[Stored data entries]
# # #

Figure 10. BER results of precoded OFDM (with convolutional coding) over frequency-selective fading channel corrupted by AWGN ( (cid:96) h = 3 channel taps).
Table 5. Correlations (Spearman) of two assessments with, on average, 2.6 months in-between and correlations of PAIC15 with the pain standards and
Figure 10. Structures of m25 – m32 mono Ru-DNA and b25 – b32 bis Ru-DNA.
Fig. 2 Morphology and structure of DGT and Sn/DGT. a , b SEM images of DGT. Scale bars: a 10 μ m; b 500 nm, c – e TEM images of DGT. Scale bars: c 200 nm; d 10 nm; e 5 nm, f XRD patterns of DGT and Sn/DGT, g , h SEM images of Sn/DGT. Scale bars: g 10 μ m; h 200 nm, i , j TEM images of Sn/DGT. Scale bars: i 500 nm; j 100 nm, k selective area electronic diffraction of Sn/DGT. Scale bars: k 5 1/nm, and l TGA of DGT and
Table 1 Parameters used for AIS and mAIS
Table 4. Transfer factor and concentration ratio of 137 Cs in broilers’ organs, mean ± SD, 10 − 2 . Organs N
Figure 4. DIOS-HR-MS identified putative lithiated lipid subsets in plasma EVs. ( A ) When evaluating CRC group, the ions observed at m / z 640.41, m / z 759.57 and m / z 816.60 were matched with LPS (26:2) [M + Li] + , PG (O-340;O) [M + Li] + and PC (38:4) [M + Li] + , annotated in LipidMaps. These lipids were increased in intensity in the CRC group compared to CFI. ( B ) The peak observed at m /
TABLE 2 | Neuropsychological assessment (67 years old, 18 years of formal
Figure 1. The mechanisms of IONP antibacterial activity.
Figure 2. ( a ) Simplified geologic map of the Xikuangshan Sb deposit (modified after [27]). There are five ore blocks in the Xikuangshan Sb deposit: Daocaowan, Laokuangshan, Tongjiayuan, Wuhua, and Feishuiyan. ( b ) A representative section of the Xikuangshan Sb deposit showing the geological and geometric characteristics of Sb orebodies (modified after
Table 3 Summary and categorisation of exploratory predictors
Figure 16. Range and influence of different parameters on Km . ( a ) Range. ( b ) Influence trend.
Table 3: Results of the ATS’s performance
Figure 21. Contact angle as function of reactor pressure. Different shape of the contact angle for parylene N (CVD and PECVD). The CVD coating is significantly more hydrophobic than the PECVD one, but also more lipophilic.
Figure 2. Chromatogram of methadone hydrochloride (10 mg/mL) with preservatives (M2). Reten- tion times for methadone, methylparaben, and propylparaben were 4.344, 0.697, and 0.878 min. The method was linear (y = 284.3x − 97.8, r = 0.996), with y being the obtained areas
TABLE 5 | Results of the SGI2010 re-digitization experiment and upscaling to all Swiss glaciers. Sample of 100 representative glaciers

# # #

Every line above should be duplicated exactly as it stands.

WRITTEN ANSWER:
Figure 10. BER results of precoded OFDM (with convolutional coding) over frequency-selective fading channel corrupted by AWGN ( (cid:96) h = 3 channel taps).
Table 5. Correlations (Spearman) of two assessments with, on average, 2.6 months in-between and correlations of PAIC15 with the pain standards and
Figure 10. Structures of m25 – m32 mono Ru-DNA and b25 – b32 bis Ru-DNA.
Fig. 2 Morphology and structure of DGT and Sn/DGT. a , b SEM images of DGT. Scale bars: a 10 μ m; b 500 nm, c – e TEM images of DGT. Scale bars: c 200 nm; d 10 nm; e 5 nm, f XRD patterns of DGT and Sn/DGT, g , h SEM images of Sn/DGT. Scale bars: g 10 μ m; h 200 nm, i , j TEM images of Sn/DGT. Scale bars: i 500 nm; j 100 nm, k selective area electronic diffraction of Sn/DGT. Scale bars: k 5 1/nm, and l TGA of DGT and
Table 1 Parameters used for AIS and mAIS
Table 4. Transfer factor and concentration ratio of 137 Cs in broilers’ organs, mean ± SD, 10 − 2 . Organs N
Figure 4. DIOS-HR-MS identified putative lithiated lipid subsets in plasma EVs. ( A ) When evaluating CRC group, the ions observed at m / z 640.41, m / z 759.57 and m / z 816.60 were matched with LPS (26:2) [M + Li] + , PG (O-340;O) [M + Li] + and PC (38:4) [M + Li] + , annotated in LipidMaps. These lipids were increased in intensity in the CRC group compared to CFI. ( B ) The peak observed at m /
TABLE 2 | Neuropsychological assessment (67 years old, 18 years of formal
Figure 1. The mechanisms of IONP antibacterial activity.
Figure 2. ( a ) Simplified geologic map of the Xikuangshan Sb deposit (modified after [27]). There are five ore blocks in the Xikuangshan Sb deposit: Daocaowan, Laokuangshan, Tongjiayuan, Wuhua, and Feishuiyan. ( b ) A representative section of the Xikuangshan Sb deposit showing the geological and geometric characteristics of Sb orebodies (modified after
Table 3 Summary and categorisation of exploratory predictors
Figure 16. Range and influence of different parameters on Km . ( a ) Range. ( b ) Influence trend.
Table 3: Results of the ATS’s performance
Figure 21. Contact angle as function of reactor pressure. Different shape of the contact angle for parylene N (CVD and PECVD). The CVD coating is significantly more hydrophobic than the PECVD one, but also more lipophilic.
Figure 2. Chromatogram of methadone hydrochloride (10 mg/mL) with preservatives (M2). Reten- tion times for methadone, methylparaben, and propylparaben were 4.344, 0.697, and 0.878 min. The method was linear (y = 284.3x − 97.8, r = 0.996), with y being the obtained areas
TABLE 5 | Results of the SGI2010 re-digitization experiment and upscaling to all Swiss glaciers. Sample of 100 representative glaciers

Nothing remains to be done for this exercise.